I love the moment when you realize you’re going to do a ride you shouldn’t.

“Going easy today?” said Andrew as we were all in the locker room, pulling on undershirts, pulling up bibs, rolling down socks to oil the Achilles.

I said, “I hope so.”

Nods all around, from Brad and Matt and Peter and some others.

The day before, we’d tried out a few new hills at lunch and, intoxicated by the warmth of what should have been frigid February air, had gone on to visit a few of our favorite old climbs, too. When we’d gotten back, we’d walked wobble-legged into one of our regular weekly meetings. And for the rest of the day, those of us who’d done the ride and contested the town-line sprints and king-of-the-mountain peaks or stubbornly refused to let go of the the back of the bunch had commiserated with each other in that ecstatic misery a great ride brings on.

“My legs are buzzing.”

“Burning.”

“I’m fried.”

“Toast.”

“I’m thinking about selling my bike.”

“Wasn’t that great?”

It had been great, and we’d paid greatly — all of us. Which meant today was going to be an easy day, no doubt. That’s why we’d all shown up: We knew no one among us would call a hard route, that we could recover, that we’d spin, that we’d feel fresher finishing the ride than we had starting it.

The way it works, calling the lunch ride, is that you can’t do it in locker room, or even in the bike room, or too soon after we all start to gather out in the parking lot. There must be some sort of quorum, though no one could say mathematically exactly what that was. We all just know when the time has come to call the route.  And who among us has the option. Some days, it’s someone’s birthday, and that person gets to choose. Sometimes there are people who just haven’t picked in a while, and they decide. Someone might need to get back for a meeting, and we’ll accommodate that. If a regular hasn’t been able to show up for some stretch of time, we grant the choice of the day’s ride to that person.

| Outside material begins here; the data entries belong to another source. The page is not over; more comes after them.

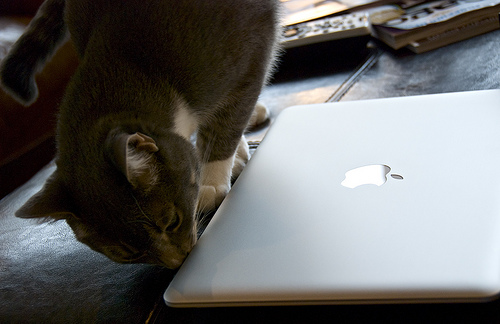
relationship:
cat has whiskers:
[2, 4, 280, 268] [188, 125, 225, 235]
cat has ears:
[2, 4, 280, 268] [14, 129, 160, 225]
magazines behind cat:
[276, 1, 496, 62] [2, 4, 280, 268]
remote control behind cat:
[278, 2, 385, 50] [2, 4, 280, 268]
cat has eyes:
[2, 4, 280, 268] [110, 207, 184, 264]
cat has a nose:
[2, 4, 280, 268] [160, 254, 185, 269]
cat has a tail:
[2, 4, 280, 268] [3, 0, 71, 106]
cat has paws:
[2, 4, 280, 268] [192, 117, 252, 212]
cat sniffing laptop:
[2, 4, 280, 268] [163, 88, 499, 303]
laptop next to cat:
[163, 88, 499, 303] [2, 4, 280, 268]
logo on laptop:
[338, 163, 404, 193] [163, 88, 499, 303]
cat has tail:
[2, 4, 280, 268] [3, 0, 71, 106]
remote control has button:
[278, 2, 385, 50] [284, 28, 299, 38]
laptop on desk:
[163, 88, 499, 303] [12, 85, 499, 321]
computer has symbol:
[163, 88, 499, 303] [338, 163, 404, 193]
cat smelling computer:
[2, 4, 280, 268] [163, 88, 499, 303]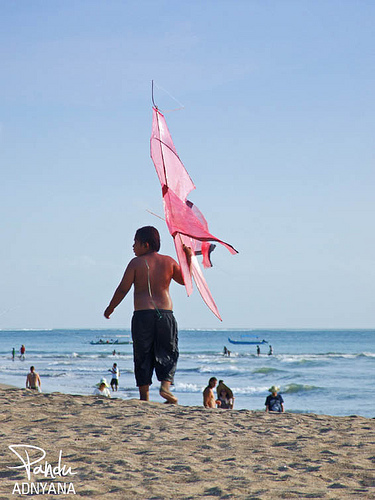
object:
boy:
[103, 224, 193, 405]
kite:
[142, 77, 242, 323]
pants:
[130, 309, 181, 388]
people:
[201, 376, 222, 411]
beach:
[0, 382, 374, 498]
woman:
[215, 387, 235, 410]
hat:
[216, 379, 234, 399]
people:
[222, 345, 228, 356]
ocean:
[0, 329, 375, 418]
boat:
[226, 336, 268, 346]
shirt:
[216, 396, 231, 410]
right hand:
[182, 243, 192, 258]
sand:
[172, 474, 202, 500]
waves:
[52, 357, 90, 375]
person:
[92, 377, 111, 398]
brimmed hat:
[94, 377, 111, 387]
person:
[264, 386, 285, 414]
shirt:
[264, 393, 285, 412]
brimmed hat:
[267, 385, 280, 394]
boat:
[87, 335, 131, 349]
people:
[98, 338, 103, 344]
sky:
[0, 0, 375, 329]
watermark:
[6, 439, 77, 499]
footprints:
[98, 454, 192, 486]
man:
[24, 365, 42, 394]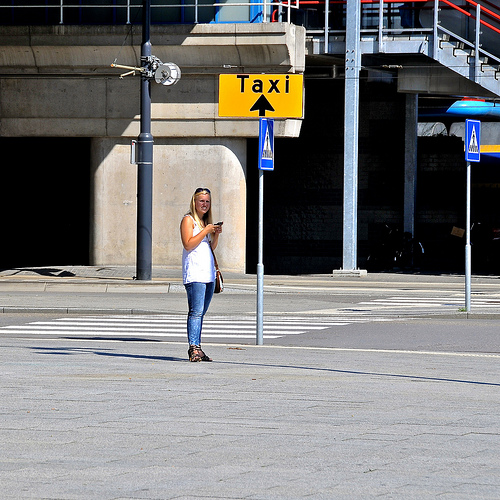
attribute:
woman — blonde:
[171, 176, 229, 373]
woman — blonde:
[176, 183, 218, 365]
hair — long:
[190, 194, 200, 216]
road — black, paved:
[8, 294, 498, 385]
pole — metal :
[252, 135, 275, 347]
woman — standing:
[178, 184, 226, 366]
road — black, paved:
[7, 290, 498, 352]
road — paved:
[226, 270, 497, 362]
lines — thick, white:
[0, 294, 499, 339]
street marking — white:
[36, 279, 476, 384]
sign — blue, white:
[259, 117, 275, 174]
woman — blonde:
[179, 183, 222, 361]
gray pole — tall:
[330, 5, 370, 276]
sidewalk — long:
[6, 255, 498, 292]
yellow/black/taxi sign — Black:
[219, 72, 302, 119]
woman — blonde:
[140, 136, 257, 361]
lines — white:
[0, 306, 356, 351]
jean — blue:
[186, 281, 208, 338]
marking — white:
[258, 269, 464, 351]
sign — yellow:
[213, 67, 307, 120]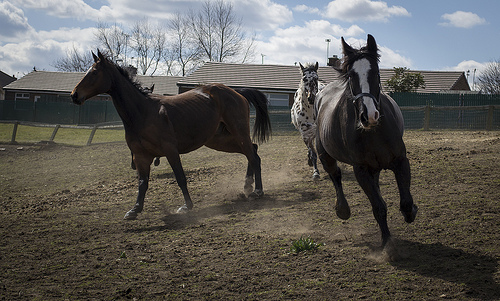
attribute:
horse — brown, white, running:
[48, 50, 302, 226]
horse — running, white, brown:
[64, 66, 308, 218]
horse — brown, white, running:
[267, 40, 434, 282]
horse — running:
[67, 47, 274, 224]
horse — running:
[290, 59, 336, 182]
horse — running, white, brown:
[308, 37, 418, 249]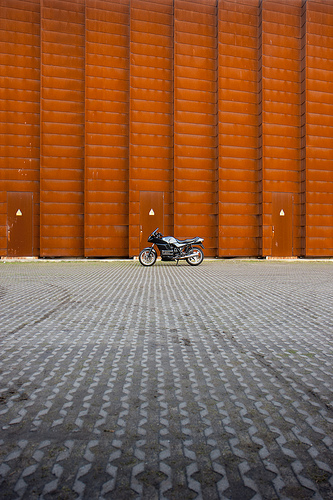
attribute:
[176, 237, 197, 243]
seat — black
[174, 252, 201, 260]
exhaust — silver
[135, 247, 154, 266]
wheels — black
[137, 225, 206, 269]
motorcycle — black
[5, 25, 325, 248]
wall — rusty, metal, section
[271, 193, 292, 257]
door — rusty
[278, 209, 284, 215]
symbol — white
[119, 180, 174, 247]
door — rusty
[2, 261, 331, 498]
ground — grey, patterned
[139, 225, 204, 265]
bike — motor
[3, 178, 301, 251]
doors — rusty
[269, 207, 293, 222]
symbol — white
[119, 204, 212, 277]
bike — motor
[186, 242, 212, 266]
wheel — back, black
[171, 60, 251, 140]
walls — orange, tall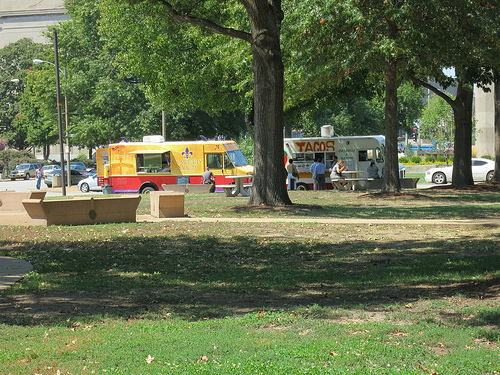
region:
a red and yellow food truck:
[88, 137, 252, 195]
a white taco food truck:
[284, 133, 384, 192]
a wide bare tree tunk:
[246, 6, 289, 208]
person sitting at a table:
[329, 158, 375, 191]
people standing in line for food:
[285, 157, 328, 190]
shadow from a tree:
[2, 233, 497, 331]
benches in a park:
[0, 190, 189, 225]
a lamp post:
[30, 56, 72, 188]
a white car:
[422, 156, 495, 184]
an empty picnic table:
[215, 172, 256, 196]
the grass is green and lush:
[79, 151, 353, 348]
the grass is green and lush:
[141, 223, 248, 372]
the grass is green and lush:
[196, 206, 308, 357]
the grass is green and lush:
[194, 193, 399, 353]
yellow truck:
[83, 122, 247, 192]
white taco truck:
[280, 122, 369, 196]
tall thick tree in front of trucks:
[235, 4, 302, 209]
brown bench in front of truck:
[146, 185, 188, 230]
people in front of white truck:
[282, 134, 390, 210]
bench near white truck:
[324, 161, 376, 203]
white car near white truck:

Bart was there. He’d been traveling, a lot, had been injured before that, and traveling before that, and we’d missed him. He’s a foundation of the lunch ride here, the only one among us who has a route named after him.

We finished our meditative, pre-ride circles around the parking lot, those of us who did that, and we finished waiting for the people who’d had trouble with their shoe buckles or the floor pump or whatever else was going on, and for the people who didn’t work at Rodale but rolled in every day at noon knowing they could find a ride. And we all looked at Bart.

“How about Stonesthrow?” he said, “with that extra loop on Black River thrown in at the end?”

I happened to be standing directly across from Brad, and we looked at each other, and I saw on his face the same blend of sick smirking frowning grimacing smile that must have been on mine. Stonesthrow is one of our climbing routes.

“Sure,” I said.

Brad shrugged, and someone else said, “Why not?” and someone with a “yeah,” and another “okay,” and we clicked in and pedaled off to destroy our legs.

You do the ride. I don’t know where this comes from, this asinine creed, but I know it is real and important to us for some reason. If you show up, you’re as much as saying out loud that you’re going to do whatever ride is called. If you want to ride your own ride, rest or do intervals or openers or follow some other prescription that you’re worried you won’t be able to fold into the ride proper, you don’t show. Or you clip in then, as everyone is gathering for the call, you keep pedaling and give a little wave and say, “I’m going on,” and go out and do your specific ride. But if you listen to the call, you’re in.

This makes no sense at all. This must be detrimental, at times, to our fitness. There is no honor in this strange allegiance to an unspoken ideal. I can’t defend it or explain it. I guess that’s why it’s so powerful.

Stonesthrow was awful.

I wouldn’t have missed it for anything.